Items from a dataset

────────

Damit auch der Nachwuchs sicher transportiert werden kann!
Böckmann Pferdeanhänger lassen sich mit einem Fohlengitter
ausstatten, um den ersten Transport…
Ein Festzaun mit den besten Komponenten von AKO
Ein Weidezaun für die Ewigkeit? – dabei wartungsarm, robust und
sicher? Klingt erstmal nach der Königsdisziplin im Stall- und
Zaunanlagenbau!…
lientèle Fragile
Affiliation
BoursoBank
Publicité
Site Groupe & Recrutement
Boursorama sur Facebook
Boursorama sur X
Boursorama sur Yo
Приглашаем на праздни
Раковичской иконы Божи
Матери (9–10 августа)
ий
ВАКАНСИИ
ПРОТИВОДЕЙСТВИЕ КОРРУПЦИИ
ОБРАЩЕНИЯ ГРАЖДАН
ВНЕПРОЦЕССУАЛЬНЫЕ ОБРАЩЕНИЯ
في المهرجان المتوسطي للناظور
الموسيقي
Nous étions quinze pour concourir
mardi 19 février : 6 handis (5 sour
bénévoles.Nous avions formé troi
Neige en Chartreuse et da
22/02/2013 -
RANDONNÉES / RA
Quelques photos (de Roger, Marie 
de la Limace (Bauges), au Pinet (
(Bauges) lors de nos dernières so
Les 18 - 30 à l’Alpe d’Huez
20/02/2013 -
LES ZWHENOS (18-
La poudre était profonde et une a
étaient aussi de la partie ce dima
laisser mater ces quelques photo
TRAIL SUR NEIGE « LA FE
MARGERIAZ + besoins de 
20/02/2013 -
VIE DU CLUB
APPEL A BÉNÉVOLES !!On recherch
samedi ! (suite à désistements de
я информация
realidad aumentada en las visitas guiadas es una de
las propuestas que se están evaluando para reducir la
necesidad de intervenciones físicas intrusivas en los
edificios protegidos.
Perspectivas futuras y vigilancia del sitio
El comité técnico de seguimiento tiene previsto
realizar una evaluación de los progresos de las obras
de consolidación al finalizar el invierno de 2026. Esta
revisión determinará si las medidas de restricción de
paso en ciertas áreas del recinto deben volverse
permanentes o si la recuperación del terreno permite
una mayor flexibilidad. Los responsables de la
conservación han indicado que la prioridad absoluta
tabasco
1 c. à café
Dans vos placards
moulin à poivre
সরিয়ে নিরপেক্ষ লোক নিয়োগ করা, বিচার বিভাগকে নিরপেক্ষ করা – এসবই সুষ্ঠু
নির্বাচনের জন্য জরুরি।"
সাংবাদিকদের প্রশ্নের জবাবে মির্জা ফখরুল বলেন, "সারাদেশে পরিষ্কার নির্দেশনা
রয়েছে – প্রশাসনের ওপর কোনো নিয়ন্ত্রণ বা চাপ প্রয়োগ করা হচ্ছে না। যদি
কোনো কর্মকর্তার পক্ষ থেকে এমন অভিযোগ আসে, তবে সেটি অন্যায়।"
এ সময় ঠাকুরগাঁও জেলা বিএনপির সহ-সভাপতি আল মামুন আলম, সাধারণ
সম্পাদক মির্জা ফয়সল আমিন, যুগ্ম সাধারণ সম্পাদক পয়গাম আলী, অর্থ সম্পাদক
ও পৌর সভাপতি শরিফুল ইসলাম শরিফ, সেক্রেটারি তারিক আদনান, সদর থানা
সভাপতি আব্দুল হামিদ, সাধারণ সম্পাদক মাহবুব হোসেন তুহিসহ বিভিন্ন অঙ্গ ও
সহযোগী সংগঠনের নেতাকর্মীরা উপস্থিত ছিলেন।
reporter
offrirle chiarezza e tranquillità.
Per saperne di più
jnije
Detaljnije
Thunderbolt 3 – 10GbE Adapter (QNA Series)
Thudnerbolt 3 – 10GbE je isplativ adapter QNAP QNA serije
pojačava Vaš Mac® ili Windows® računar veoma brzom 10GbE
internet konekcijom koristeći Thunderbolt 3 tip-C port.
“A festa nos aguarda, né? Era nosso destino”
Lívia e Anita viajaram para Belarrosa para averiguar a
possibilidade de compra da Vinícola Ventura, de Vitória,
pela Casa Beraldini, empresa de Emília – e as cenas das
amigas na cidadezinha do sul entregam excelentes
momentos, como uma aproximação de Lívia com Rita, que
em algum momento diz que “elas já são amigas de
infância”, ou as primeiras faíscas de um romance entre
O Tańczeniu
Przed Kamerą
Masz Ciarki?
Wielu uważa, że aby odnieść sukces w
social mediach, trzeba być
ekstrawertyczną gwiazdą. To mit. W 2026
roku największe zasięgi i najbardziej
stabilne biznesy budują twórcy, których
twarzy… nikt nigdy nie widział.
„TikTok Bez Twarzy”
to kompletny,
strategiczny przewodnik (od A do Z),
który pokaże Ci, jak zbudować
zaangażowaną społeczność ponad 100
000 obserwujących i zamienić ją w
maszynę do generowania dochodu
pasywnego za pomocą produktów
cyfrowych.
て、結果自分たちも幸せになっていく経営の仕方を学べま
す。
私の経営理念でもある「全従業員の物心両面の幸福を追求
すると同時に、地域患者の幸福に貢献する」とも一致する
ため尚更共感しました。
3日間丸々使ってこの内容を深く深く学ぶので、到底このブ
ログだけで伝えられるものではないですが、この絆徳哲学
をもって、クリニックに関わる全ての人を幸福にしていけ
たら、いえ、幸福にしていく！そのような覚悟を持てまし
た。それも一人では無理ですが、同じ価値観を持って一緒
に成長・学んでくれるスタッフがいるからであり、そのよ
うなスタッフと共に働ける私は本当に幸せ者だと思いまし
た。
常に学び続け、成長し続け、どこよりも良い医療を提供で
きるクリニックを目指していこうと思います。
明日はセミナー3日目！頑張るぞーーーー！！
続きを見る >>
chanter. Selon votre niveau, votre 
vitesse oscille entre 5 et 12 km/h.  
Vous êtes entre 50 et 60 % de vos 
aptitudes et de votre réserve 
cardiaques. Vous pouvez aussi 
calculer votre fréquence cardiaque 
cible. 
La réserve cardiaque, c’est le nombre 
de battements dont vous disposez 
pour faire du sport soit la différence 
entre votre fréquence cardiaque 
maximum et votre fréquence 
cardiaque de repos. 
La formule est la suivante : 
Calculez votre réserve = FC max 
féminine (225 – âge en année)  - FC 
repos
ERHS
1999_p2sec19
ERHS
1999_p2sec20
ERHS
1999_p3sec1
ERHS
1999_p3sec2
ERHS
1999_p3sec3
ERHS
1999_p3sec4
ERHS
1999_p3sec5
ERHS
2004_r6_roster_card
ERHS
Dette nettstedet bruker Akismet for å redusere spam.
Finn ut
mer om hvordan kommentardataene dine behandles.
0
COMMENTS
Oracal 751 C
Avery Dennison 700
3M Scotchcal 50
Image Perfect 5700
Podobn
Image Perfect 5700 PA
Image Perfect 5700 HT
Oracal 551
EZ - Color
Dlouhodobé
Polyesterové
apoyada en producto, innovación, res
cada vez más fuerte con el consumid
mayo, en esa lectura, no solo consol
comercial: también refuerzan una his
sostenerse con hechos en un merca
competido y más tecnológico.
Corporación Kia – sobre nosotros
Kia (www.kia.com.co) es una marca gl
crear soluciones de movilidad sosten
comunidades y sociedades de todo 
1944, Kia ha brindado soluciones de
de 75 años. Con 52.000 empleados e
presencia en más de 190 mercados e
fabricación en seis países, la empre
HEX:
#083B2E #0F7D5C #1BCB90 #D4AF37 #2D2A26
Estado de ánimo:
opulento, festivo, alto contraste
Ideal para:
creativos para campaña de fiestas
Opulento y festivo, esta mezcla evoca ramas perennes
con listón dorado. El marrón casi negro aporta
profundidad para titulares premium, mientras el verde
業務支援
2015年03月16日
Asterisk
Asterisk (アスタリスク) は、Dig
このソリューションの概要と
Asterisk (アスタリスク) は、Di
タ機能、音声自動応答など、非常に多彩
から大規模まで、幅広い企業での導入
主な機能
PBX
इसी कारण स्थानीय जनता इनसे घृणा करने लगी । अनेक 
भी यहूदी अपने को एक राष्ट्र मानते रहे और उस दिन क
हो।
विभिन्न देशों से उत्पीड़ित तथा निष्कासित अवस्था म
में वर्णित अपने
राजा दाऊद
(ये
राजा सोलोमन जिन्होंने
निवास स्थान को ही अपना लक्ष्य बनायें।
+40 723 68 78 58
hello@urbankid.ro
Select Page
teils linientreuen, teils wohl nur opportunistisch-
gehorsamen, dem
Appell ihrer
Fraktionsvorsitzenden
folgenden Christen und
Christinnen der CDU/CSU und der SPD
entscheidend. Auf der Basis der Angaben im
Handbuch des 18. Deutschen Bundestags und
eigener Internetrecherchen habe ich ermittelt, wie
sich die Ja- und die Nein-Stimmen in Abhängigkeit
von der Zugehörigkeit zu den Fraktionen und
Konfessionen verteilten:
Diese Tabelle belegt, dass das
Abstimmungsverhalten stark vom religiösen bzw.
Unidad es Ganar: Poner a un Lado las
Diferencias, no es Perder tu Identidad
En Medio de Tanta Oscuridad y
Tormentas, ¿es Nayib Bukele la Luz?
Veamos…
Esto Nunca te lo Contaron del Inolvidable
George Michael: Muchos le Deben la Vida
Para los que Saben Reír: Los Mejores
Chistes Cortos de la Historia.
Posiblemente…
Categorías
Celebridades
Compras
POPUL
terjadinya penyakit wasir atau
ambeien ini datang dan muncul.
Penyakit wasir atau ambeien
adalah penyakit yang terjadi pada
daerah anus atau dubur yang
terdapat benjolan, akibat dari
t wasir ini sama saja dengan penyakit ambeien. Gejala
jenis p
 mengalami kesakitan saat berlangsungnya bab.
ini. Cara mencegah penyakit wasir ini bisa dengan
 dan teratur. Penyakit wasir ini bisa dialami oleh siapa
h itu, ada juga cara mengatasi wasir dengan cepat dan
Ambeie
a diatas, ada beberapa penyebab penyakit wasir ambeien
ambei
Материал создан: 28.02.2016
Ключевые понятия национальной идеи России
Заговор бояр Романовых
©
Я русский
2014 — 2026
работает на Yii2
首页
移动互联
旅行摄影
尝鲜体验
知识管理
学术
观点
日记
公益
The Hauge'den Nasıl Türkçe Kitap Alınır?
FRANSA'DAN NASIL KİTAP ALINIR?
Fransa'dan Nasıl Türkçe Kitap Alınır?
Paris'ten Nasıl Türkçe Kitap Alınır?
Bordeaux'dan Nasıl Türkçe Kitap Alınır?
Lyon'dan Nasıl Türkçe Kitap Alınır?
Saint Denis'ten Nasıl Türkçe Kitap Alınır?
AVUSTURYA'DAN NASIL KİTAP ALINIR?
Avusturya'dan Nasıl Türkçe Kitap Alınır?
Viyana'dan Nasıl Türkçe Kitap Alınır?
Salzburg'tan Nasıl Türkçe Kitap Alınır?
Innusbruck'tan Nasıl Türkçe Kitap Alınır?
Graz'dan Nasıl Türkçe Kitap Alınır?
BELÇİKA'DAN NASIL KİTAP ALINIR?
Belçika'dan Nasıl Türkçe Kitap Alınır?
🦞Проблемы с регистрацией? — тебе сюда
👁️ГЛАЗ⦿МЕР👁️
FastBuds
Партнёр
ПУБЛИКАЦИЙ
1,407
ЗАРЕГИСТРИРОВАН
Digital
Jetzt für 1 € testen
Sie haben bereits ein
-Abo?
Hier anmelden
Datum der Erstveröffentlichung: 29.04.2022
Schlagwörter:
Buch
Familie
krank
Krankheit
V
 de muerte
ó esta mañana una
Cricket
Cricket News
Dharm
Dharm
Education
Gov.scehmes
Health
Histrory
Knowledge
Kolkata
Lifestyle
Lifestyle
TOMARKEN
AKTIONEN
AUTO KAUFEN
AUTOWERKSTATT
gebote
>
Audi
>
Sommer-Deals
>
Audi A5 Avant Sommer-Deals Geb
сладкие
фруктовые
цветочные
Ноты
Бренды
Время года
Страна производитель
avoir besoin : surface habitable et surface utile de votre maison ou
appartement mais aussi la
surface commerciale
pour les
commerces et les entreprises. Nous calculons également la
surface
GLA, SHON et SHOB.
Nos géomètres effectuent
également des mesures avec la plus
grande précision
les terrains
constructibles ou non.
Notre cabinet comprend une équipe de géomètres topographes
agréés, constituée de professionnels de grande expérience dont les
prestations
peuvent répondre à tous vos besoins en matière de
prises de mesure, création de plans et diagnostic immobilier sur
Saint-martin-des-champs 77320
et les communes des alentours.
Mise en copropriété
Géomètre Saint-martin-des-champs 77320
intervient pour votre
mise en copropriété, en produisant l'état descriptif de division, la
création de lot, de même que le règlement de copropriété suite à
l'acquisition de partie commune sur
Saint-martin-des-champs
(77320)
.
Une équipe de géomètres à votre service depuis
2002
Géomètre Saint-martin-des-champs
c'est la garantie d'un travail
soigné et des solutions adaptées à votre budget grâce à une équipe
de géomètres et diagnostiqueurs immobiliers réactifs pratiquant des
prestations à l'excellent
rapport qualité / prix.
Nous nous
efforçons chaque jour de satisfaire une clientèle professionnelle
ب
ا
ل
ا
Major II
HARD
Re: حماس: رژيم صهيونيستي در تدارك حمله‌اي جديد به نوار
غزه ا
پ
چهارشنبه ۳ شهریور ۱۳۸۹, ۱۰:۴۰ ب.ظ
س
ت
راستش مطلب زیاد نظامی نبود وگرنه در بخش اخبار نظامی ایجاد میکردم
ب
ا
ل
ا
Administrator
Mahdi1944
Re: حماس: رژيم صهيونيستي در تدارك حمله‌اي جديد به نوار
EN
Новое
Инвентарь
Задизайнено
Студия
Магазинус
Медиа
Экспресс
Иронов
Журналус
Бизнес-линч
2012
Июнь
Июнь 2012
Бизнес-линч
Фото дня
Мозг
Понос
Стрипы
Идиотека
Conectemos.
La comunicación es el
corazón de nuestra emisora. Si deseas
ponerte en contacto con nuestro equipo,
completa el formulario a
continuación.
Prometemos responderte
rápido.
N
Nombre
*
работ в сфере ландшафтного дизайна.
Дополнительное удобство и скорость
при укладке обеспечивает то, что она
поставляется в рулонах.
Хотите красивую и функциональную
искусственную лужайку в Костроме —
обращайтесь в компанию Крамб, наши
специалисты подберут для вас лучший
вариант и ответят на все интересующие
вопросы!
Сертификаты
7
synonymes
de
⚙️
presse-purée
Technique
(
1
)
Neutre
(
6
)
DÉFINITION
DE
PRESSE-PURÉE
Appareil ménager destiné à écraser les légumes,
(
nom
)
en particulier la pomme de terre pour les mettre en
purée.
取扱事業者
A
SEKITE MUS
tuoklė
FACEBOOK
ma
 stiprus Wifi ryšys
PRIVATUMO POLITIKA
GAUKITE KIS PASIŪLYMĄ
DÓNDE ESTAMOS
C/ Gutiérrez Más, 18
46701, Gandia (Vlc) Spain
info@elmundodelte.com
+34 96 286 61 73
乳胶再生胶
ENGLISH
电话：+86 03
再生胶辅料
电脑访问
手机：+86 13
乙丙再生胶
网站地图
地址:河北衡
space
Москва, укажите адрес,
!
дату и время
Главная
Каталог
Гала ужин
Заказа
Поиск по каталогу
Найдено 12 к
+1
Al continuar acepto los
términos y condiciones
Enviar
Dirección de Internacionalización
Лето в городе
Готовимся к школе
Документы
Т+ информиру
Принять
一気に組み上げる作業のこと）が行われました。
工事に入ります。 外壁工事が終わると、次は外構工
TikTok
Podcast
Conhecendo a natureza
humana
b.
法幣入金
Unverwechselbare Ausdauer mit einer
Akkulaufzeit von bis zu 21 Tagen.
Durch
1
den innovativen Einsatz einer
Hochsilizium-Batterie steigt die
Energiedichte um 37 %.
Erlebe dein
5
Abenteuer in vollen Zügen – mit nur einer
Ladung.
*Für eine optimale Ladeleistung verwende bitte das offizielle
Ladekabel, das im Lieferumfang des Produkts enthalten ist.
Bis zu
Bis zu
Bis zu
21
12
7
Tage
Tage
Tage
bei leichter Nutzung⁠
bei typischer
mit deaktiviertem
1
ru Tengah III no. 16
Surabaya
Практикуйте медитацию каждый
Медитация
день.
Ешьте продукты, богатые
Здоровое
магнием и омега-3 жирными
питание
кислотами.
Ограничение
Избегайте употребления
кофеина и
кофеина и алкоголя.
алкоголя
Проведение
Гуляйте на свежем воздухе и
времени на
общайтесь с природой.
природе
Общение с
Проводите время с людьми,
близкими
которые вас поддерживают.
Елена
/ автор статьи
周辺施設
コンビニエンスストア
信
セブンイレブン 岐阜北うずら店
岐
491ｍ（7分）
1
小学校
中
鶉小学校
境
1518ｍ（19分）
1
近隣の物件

────────

▶ To do: Look over the records. Copy the lines that include the word "Saint".

▶ Exercise output:
Saint Denis'ten Nasıl Türkçe Kitap Alınır?
Saint-martin-des-champs 77320
Géomètre Saint-martin-des-champs 77320
Saint-martin-des-champs
Géomètre Saint-martin-des-champs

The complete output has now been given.